--- Task description ---
Put the lines of the records starting at "common name: Trumpeter swan" and ending at "genus: Juniperus" into a numbered list, leaving out any blank lines.

○ ○ ○ ○ ○

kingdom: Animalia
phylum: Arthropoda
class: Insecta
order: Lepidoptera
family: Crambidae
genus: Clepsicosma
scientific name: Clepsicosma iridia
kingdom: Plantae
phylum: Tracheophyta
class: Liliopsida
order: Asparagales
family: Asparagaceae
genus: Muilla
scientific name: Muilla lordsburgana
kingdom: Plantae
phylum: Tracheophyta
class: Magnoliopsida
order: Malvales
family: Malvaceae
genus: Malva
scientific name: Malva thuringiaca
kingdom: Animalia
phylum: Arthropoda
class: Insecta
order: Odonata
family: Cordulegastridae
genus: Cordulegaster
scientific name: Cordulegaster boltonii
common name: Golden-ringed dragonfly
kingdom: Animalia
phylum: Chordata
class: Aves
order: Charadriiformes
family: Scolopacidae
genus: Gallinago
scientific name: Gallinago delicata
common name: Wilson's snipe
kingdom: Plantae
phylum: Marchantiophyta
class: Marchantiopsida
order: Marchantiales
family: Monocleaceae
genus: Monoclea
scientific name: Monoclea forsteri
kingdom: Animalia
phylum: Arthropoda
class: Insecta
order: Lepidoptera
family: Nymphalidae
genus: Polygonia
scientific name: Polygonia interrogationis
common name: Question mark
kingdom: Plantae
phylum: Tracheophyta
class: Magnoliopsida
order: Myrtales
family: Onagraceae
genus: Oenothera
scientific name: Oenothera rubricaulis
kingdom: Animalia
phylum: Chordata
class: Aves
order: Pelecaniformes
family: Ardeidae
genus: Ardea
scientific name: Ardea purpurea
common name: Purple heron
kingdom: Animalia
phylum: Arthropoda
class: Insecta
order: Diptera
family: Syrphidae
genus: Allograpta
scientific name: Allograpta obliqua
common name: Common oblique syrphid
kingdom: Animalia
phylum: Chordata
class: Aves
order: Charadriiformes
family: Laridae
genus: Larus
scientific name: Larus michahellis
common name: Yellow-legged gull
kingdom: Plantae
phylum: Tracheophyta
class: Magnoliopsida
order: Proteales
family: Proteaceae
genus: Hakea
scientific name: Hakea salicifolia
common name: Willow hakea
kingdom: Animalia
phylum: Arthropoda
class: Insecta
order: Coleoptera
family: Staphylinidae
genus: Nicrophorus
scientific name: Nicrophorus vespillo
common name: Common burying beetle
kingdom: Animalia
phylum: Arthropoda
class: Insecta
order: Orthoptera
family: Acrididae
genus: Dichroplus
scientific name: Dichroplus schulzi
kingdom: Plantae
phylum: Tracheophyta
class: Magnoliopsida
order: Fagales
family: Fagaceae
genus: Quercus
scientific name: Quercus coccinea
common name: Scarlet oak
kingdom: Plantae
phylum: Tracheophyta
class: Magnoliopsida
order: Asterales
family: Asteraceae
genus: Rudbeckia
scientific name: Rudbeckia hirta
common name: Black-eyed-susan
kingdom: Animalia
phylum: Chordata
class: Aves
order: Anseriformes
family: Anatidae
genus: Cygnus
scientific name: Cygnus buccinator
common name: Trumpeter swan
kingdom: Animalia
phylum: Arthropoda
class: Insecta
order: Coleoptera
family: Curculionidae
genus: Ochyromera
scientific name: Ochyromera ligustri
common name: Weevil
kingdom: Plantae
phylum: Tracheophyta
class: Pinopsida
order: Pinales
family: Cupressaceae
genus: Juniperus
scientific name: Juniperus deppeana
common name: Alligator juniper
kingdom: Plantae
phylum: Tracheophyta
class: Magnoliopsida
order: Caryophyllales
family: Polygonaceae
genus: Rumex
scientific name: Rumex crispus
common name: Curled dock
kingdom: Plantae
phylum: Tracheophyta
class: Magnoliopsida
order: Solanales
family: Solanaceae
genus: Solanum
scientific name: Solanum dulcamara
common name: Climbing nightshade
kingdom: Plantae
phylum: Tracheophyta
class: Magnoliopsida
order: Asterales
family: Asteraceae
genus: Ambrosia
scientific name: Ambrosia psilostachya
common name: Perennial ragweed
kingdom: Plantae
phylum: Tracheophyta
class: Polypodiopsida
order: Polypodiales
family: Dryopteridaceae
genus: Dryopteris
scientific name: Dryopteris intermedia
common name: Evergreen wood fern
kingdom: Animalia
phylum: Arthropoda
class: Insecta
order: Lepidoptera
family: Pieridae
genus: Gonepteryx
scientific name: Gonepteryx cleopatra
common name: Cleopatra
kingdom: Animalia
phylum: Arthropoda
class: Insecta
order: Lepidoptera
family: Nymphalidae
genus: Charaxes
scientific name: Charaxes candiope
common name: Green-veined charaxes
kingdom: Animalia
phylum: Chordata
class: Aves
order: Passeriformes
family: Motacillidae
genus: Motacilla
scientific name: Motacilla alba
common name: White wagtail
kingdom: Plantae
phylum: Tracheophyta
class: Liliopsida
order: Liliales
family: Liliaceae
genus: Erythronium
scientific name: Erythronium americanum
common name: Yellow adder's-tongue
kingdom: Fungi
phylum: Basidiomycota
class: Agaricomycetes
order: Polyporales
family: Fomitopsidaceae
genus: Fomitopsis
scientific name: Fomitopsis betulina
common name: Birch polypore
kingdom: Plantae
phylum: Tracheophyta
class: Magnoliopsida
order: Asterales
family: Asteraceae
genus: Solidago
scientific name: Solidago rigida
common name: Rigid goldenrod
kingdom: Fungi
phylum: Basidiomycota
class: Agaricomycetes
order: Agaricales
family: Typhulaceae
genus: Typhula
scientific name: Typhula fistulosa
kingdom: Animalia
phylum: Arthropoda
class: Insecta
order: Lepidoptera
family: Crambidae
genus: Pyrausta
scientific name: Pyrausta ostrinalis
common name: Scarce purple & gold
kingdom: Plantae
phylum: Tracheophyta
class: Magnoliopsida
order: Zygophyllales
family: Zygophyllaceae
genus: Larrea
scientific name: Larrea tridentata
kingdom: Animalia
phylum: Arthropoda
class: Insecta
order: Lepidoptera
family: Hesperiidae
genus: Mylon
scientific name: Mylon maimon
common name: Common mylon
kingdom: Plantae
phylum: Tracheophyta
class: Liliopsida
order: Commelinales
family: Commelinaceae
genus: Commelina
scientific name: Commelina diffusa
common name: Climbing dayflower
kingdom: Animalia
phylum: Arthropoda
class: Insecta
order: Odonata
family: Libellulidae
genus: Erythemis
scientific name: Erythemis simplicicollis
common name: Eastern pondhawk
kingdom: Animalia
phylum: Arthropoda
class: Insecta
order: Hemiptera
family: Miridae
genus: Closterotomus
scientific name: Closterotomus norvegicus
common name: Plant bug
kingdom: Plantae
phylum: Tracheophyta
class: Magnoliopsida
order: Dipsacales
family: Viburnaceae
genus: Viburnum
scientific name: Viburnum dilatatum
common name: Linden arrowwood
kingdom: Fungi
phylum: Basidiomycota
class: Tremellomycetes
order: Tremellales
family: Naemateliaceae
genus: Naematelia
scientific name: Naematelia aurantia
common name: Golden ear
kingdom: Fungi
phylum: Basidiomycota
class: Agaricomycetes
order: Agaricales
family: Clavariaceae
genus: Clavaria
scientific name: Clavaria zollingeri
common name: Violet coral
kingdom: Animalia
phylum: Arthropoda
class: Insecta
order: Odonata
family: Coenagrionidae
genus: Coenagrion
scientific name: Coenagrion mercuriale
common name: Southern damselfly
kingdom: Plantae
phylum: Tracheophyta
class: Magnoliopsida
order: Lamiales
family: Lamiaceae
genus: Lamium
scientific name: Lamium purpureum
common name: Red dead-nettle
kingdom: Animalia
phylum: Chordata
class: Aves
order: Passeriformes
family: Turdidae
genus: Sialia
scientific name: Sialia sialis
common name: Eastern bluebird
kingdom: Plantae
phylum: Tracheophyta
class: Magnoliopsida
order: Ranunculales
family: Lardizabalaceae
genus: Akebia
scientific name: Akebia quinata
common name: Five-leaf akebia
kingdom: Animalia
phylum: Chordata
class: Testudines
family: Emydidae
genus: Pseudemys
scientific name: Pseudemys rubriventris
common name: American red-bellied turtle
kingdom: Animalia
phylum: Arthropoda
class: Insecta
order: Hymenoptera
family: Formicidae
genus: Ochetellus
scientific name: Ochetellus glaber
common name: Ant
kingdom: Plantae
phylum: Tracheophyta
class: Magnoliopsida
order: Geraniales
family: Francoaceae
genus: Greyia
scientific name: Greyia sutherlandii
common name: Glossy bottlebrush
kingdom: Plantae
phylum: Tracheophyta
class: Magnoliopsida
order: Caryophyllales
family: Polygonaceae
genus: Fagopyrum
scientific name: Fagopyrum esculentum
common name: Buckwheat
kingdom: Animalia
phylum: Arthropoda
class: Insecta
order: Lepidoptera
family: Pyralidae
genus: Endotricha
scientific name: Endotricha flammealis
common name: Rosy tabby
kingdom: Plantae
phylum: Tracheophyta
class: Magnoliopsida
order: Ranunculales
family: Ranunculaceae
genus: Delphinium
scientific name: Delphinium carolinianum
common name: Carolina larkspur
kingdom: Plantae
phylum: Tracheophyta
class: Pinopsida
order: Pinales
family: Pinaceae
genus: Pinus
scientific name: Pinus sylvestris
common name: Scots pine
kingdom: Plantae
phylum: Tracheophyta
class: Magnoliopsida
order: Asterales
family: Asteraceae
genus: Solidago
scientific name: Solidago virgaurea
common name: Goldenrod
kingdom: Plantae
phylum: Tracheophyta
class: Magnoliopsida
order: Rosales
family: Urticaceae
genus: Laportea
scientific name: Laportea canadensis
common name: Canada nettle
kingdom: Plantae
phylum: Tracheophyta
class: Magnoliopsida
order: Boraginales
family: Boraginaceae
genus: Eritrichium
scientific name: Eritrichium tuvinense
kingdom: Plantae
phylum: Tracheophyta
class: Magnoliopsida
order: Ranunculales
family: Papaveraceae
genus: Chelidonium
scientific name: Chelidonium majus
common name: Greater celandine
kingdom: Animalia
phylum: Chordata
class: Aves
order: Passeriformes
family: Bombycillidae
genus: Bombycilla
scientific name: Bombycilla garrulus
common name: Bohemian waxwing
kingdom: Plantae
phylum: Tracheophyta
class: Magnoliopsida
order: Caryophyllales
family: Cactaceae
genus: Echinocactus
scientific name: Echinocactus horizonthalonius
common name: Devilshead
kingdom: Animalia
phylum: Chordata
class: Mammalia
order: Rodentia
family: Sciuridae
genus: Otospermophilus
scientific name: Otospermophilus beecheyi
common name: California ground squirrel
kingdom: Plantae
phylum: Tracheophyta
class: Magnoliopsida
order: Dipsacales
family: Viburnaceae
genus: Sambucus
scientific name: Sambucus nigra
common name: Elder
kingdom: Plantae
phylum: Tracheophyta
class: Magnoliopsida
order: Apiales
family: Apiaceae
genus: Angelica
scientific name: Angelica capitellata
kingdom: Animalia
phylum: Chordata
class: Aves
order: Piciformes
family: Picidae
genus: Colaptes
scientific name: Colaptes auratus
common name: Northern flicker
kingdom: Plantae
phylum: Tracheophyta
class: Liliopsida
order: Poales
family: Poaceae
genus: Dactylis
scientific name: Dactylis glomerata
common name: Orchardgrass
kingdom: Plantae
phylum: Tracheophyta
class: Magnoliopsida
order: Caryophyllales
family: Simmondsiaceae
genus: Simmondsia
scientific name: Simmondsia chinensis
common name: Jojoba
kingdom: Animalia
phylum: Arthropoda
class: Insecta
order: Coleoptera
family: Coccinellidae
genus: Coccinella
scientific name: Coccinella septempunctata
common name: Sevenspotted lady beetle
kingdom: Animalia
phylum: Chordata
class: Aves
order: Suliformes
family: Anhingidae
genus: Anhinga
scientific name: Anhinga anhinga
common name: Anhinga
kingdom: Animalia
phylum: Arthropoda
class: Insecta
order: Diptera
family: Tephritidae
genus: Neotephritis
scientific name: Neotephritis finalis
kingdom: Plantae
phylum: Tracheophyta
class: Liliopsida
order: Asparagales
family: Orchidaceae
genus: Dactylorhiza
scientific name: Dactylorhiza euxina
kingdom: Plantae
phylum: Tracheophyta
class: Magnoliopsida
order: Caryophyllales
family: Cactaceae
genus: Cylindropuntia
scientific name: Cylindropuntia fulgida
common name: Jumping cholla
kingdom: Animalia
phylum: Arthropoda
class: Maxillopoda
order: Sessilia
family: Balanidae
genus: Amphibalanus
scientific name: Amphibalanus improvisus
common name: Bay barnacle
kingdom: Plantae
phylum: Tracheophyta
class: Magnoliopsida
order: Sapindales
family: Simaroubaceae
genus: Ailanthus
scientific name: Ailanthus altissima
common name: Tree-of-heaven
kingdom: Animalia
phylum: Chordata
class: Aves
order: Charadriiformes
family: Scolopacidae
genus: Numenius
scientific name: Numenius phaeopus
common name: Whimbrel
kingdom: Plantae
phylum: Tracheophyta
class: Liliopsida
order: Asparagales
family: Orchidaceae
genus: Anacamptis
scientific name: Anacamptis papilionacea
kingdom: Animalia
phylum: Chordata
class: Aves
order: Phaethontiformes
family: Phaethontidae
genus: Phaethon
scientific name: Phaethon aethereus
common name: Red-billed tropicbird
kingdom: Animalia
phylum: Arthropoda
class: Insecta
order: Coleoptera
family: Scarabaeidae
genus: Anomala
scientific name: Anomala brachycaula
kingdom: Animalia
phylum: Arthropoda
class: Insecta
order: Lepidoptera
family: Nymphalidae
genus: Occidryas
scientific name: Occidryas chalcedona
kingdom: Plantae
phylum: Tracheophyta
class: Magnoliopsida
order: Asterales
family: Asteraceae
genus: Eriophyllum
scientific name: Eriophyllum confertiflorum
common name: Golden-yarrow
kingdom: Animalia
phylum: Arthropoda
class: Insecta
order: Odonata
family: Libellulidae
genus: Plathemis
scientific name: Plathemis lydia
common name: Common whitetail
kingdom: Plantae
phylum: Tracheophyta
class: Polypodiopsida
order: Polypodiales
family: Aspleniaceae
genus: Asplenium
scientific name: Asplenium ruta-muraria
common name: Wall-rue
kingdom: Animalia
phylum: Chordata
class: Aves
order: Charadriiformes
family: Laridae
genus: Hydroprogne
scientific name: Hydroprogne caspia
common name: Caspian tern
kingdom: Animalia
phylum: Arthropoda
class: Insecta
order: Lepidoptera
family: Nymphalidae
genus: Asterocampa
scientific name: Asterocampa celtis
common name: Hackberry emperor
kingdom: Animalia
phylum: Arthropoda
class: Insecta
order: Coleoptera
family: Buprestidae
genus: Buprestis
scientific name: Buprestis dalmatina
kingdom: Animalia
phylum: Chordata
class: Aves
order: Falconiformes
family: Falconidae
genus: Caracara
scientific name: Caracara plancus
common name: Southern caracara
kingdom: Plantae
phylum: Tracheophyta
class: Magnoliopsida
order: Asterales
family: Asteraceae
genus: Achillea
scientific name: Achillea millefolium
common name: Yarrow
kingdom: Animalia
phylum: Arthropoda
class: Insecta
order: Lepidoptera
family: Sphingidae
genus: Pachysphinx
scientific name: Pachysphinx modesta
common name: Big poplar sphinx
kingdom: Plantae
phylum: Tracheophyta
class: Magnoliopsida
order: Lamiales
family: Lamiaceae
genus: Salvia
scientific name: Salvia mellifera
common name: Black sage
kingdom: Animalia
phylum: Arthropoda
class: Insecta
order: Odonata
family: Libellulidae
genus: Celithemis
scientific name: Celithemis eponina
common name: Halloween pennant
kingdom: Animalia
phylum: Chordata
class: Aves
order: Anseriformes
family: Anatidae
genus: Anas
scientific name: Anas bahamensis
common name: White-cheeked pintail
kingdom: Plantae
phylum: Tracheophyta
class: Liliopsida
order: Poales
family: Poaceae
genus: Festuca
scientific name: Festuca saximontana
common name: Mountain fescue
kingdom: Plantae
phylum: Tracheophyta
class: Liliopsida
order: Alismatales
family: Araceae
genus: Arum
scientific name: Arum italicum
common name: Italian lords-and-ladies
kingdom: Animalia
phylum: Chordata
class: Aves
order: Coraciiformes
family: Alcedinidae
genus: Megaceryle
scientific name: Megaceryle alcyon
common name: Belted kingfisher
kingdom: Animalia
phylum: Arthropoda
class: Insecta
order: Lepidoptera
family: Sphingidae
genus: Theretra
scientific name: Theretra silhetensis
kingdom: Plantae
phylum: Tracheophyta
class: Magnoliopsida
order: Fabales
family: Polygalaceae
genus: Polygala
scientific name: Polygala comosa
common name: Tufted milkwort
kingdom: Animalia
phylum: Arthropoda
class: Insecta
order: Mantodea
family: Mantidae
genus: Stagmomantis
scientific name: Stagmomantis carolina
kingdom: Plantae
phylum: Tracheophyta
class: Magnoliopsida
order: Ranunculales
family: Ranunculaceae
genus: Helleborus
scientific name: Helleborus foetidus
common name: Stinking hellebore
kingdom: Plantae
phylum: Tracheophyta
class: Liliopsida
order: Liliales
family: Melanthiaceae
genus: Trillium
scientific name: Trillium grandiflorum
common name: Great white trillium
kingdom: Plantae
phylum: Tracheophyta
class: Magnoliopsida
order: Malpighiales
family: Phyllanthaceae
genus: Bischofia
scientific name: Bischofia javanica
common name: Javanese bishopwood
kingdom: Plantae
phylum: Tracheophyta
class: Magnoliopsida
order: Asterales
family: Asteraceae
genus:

○ ○ ○ ○ ○

--- Output of the exercise ---
1. common name: Trumpeter swan
2. kingdom: Animalia
3. phylum: Arthropoda
4. class: Insecta
5. order: Coleoptera
6. family: Curculionidae
7. genus: Ochyromera
8. scientific name: Ochyromera ligustri
9. common name: Weevil
10. kingdom: Plantae
11. phylum: Tracheophyta
12. class: Pinopsida
13. order: Pinales
14. family: Cupressaceae
15. genus: Juniperus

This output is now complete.